__Your assignment__: Reproduce every one of the entries below word for word, leaving out the pictures.

__Extracted entries__:
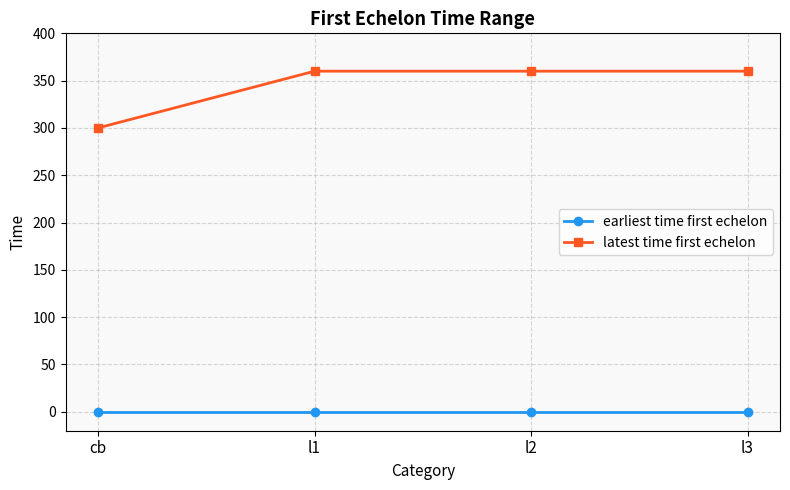

True or false: latest time first echelon and earliest time first echelon intersect in this chart.

False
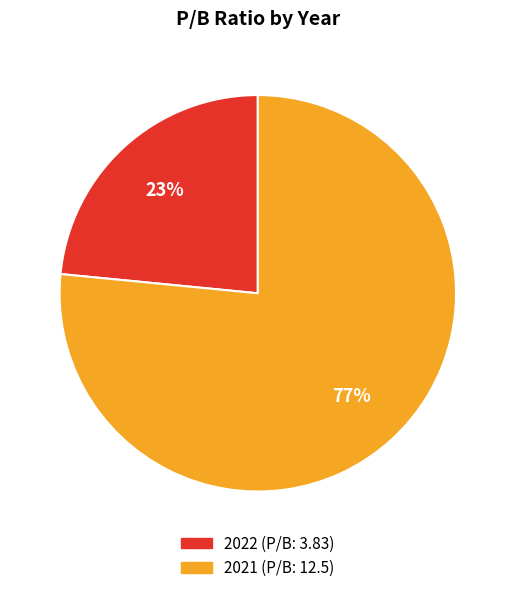

Which has a higher value, 2021 or 2022?

2021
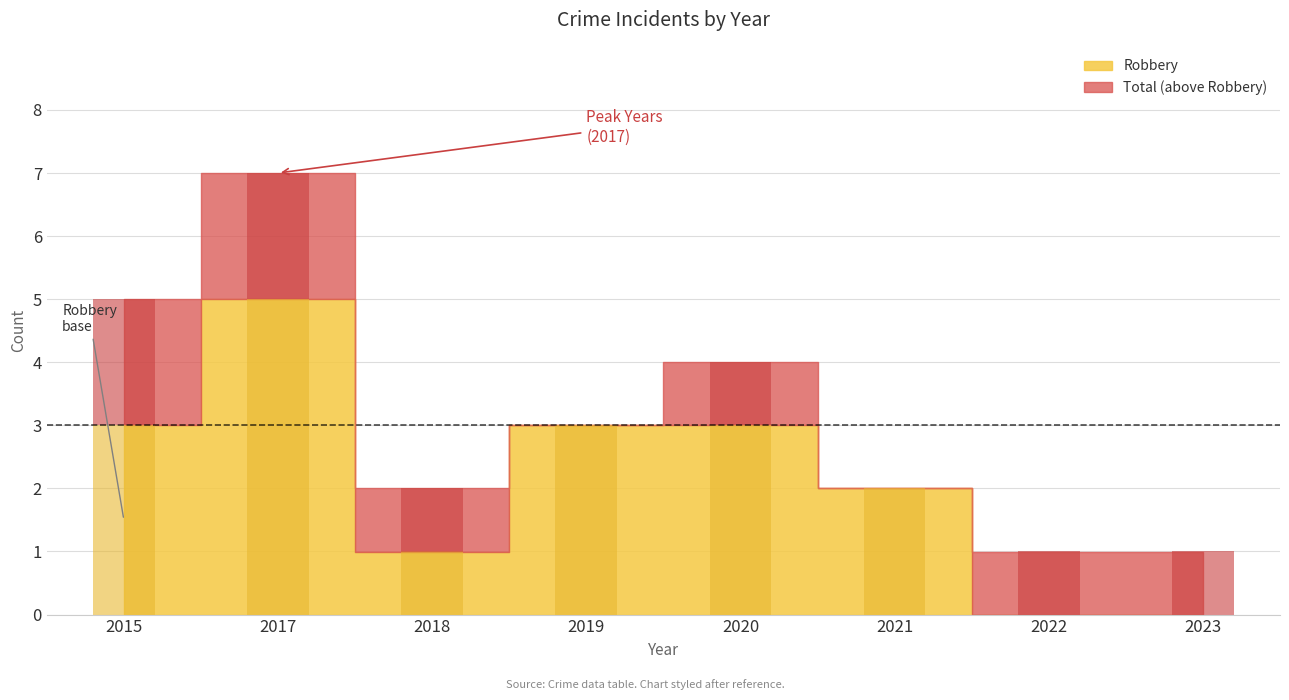

The value at 2019 is 3. True or false?

True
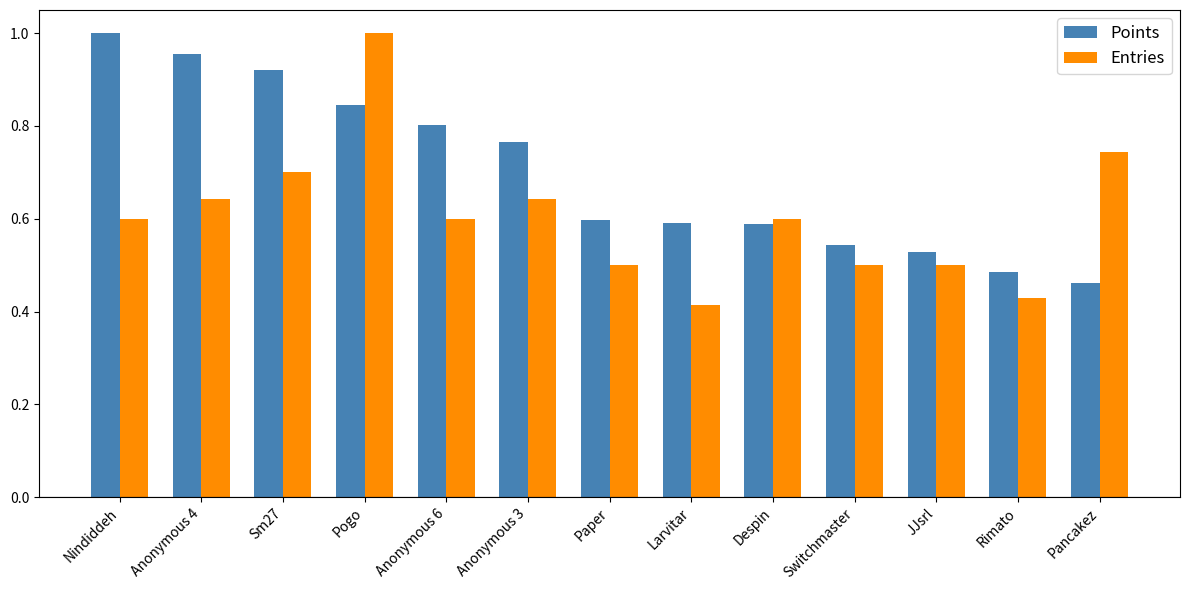

The value of Entries at Nindiddeh is 0.6. True or false?

True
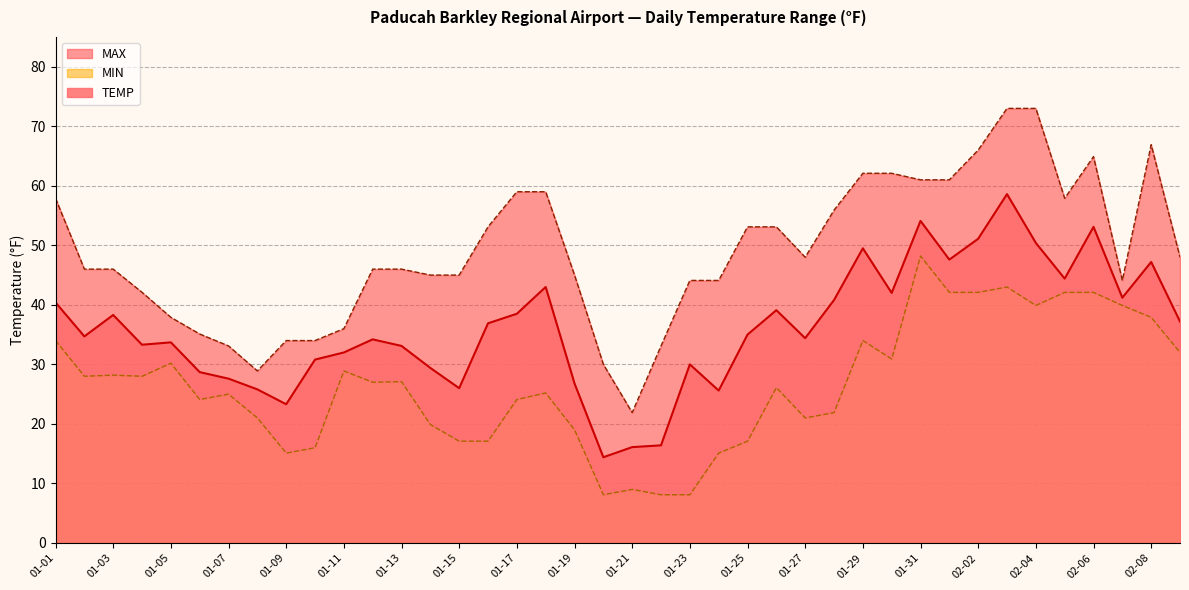

Which category has the lowest value in the TEMP series?

01-20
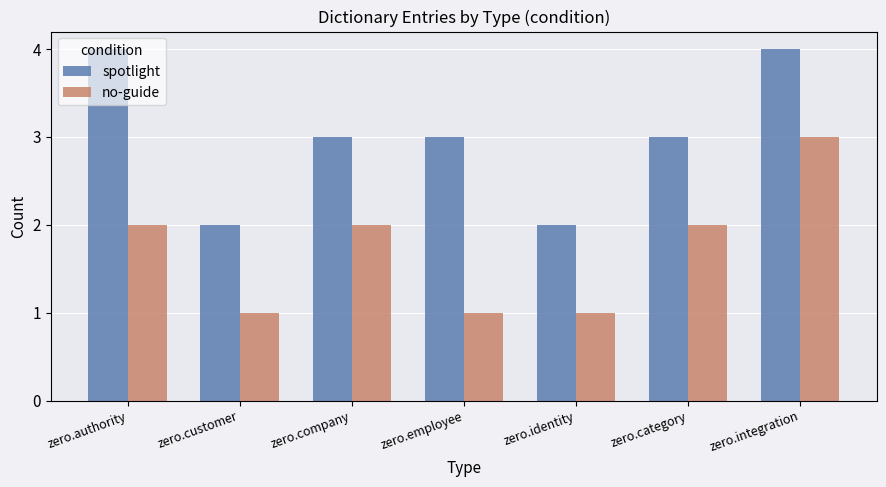

What position from the left is zero.category?

6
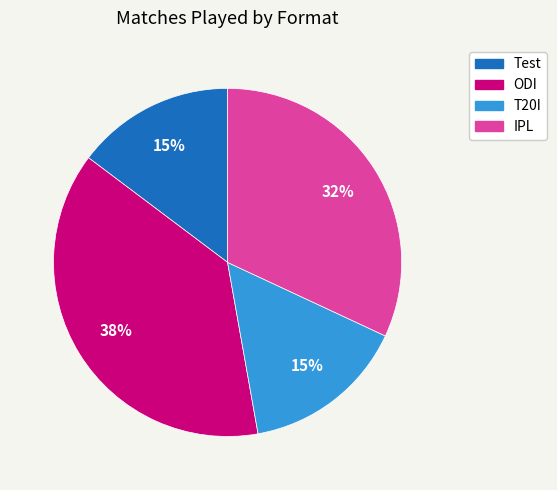

To the nearest percent, what is the difference between the IPL and ODI slice percentages?

6%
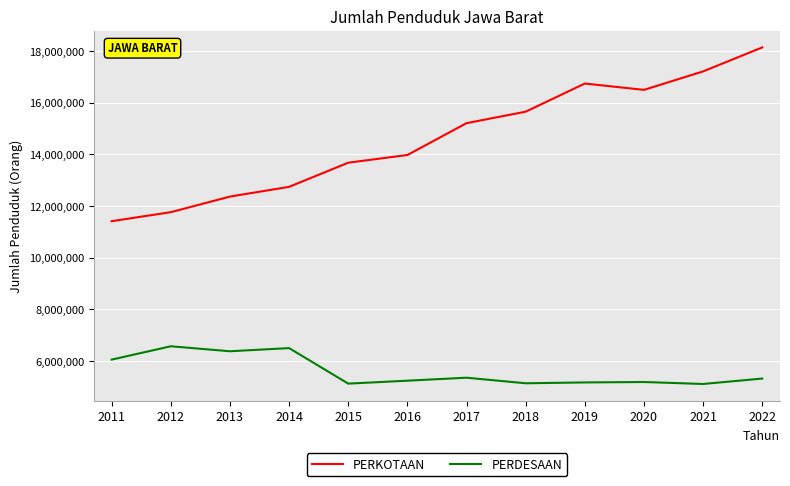

Where is PERDESAAN nearest to the value 5833387?

2011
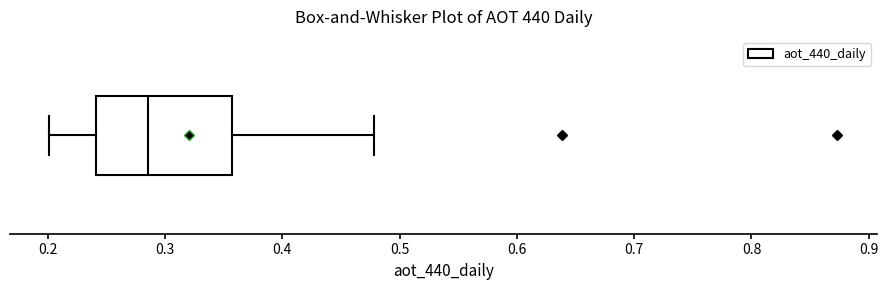

Read this box plot against the x-axis: the position of the median line, the range covered by the box, and the ends of both whiskers. The values are not printed on the chart, so give them approximately, as read against the axis.

median 0.29, box 0.24 to 0.36, whiskers 0.20 to 0.48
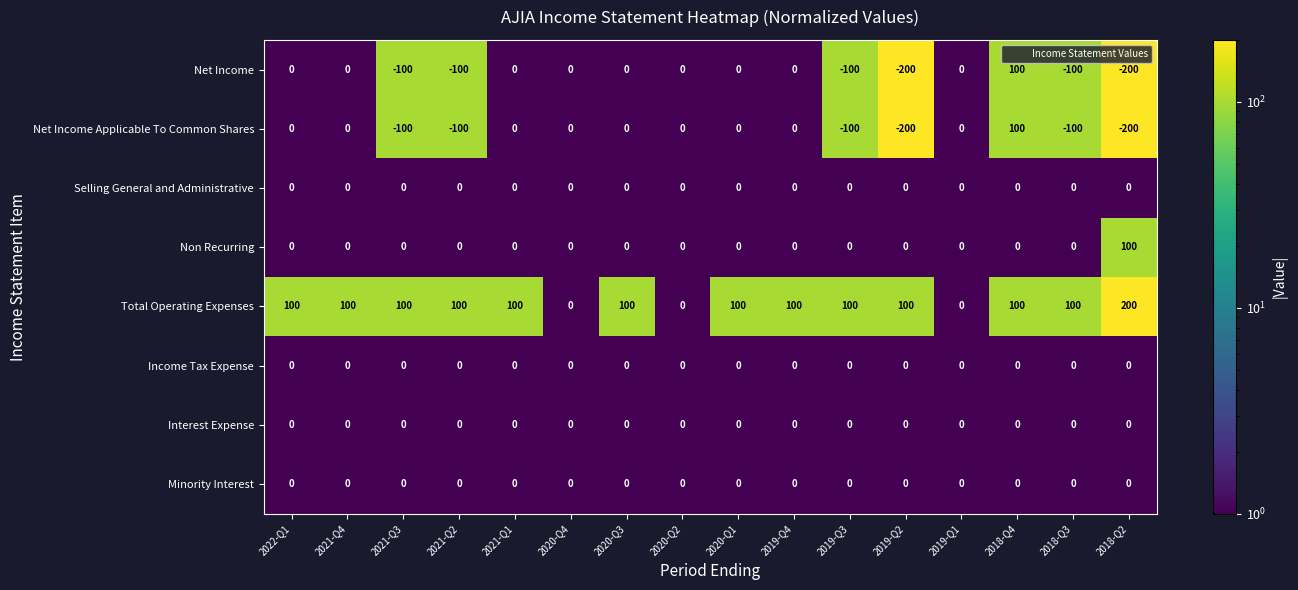

What is the approximate value of Total Operating Expenses at 2018-Q4?

100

__Solution for this problem__:
True or false: latest time first echelon and earliest time first echelon intersect in this chart.

False

Which has a higher value, 2021 or 2022?

2021

The value at 2019 is 3. True or false?

True

The value of Entries at Nindiddeh is 0.6. True or false?

True

Which category has the lowest value in the TEMP series?

01-20

What position from the left is zero.category?

6

To the nearest percent, what is the difference between the IPL and ODI slice percentages?

6%

Where is PERDESAAN nearest to the value 5833387?

2011

Read this box plot against the x-axis: the position of the median line, the range covered by the box, and the ends of both whiskers. The values are not printed on the chart, so give them approximately, as read against the axis.

median 0.29, box 0.24 to 0.36, whiskers 0.20 to 0.48

What is the approximate value of Total Operating Expenses at 2018-Q4?

100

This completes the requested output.